I've also seen lots of studies in practice trying to slow the progress of the disease and think part of the difficulty is that no two brains are the same.

Thank you.

Thank you.

the sibling definitely wasn’t informed- he asked, and was told no, the other sibling did not want a joint POA. We have had to apply to the OPA to find out what has been registered.

mil clearly understands what POA is if you explain. She can articulate that she wants both her children able to make decisions, not just one. She does not remember that her dd has sole POA, but if you ask if that is what she wants and if she would have signed to agree she is adamant she would not have signed had it been explained.

she does not have access to any ID or documentation, so cannot revoke or cancel if she chose.

@ElmtreeMama thanks for your advice

Great thread ty

@phoneissue you're welcome x

My mum has pretty severe dementia and is incontinent. She resists being changed. She has just been turned down for a place at a care home because of this. Do you think this is going to be a problem getting her into a care home? I had assumed that this was pretty common behaviour for someone with advanced dementia.

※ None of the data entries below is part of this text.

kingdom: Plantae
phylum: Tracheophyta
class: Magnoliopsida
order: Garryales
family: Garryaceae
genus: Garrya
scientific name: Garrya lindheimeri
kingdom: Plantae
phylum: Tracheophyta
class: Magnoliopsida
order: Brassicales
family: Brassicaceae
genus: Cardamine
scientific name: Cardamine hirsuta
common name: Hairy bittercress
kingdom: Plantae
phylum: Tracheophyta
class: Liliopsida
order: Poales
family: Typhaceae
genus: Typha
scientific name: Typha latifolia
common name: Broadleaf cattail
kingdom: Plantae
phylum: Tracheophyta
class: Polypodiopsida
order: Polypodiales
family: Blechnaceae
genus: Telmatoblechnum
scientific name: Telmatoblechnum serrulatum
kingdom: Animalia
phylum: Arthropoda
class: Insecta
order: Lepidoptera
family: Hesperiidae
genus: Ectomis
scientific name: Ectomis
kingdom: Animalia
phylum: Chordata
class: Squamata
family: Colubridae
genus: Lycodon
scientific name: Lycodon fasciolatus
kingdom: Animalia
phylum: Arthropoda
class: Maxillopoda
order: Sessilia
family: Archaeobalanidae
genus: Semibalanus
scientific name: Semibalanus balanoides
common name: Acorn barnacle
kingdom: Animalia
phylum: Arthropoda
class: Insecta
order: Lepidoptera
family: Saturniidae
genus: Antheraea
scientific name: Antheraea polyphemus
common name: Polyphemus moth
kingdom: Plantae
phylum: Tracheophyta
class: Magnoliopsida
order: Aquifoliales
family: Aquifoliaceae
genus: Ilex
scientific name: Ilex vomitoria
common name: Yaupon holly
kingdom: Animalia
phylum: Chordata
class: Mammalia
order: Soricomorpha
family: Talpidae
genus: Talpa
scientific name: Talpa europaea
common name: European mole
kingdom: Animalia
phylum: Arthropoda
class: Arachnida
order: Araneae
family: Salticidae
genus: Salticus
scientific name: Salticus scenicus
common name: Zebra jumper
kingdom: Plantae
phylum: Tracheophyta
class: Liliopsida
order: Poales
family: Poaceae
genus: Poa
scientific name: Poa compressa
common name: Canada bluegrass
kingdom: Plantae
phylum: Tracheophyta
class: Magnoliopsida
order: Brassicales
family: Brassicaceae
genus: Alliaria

@Neolara you probably need a nursing home or a care home specifically specialising in dementia care. It is very common sadly.

It was a specialist dementia home.

Thank you OP, I believe my mother has made it clear to the nursing home that we do not want him resuscitated etc. I still hope that he will go quickly and painlessly although I know that's naive.

Neolara my father also hates being changed or washed, he thinks people are trying to attack him and gets very distressed and sometimes aggressive.
When we were looking at various nursing homes, some of them seemed really put off by this behaviour, even though we thought it would be common. It's like as though they just wanted quiet, compliant residents, which I suppose would be easier for them.
But also the other people in his current nursing home seem much more complaint and less problematic than him.

I'm not sure if it's a phase or will pass, but it's very discouraging, as you say it would seem to be normal for your mother's stage of dementia but some of the homes don't seem to treat it as such.